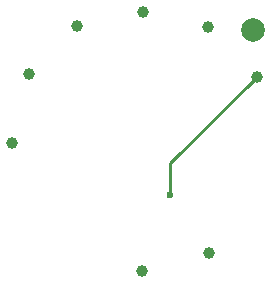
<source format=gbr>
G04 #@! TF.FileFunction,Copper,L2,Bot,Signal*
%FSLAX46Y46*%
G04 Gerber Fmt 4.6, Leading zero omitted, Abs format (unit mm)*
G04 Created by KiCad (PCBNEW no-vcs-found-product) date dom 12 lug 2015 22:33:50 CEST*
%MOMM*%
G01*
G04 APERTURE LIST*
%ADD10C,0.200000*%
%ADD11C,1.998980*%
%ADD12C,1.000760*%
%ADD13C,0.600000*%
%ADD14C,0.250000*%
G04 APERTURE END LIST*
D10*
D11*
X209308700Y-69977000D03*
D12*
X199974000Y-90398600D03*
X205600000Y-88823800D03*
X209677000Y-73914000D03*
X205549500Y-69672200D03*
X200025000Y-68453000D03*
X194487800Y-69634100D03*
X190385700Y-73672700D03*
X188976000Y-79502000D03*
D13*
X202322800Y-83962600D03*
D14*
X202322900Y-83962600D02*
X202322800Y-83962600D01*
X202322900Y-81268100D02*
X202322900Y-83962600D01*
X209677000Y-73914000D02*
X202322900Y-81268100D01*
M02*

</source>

* Job item:
Your task is an exact transcription of all the data, minus the pictures.

* Your solution:
<source format=gbr>
G04 #@! TF.FileFunction,Copper,L2,Bot,Signal*
%FSLAX46Y46*%
G04 Gerber Fmt 4.6, Leading zero omitted, Abs format (unit mm)*
G04 Created by KiCad (PCBNEW no-vcs-found-product) date dom 12 lug 2015 22:33:50 CEST*
%MOMM*%
G01*
G04 APERTURE LIST*
%ADD10C,0.200000*%
%ADD11C,1.998980*%
%ADD12C,1.000760*%
%ADD13C,0.600000*%
%ADD14C,0.250000*%
G04 APERTURE END LIST*
D10*
D11*
X209308700Y-69977000D03*
D12*
X199974000Y-90398600D03*
X205600000Y-88823800D03*
X209677000Y-73914000D03*
X205549500Y-69672200D03*
X200025000Y-68453000D03*
X194487800Y-69634100D03*
X190385700Y-73672700D03*
X188976000Y-79502000D03*
D13*
X202322800Y-83962600D03*
D14*
X202322900Y-83962600D02*
X202322800Y-83962600D01*
X202322900Y-81268100D02*
X202322900Y-83962600D01*
X209677000Y-73914000D02*
X202322900Y-81268100D01*
M02*

</source>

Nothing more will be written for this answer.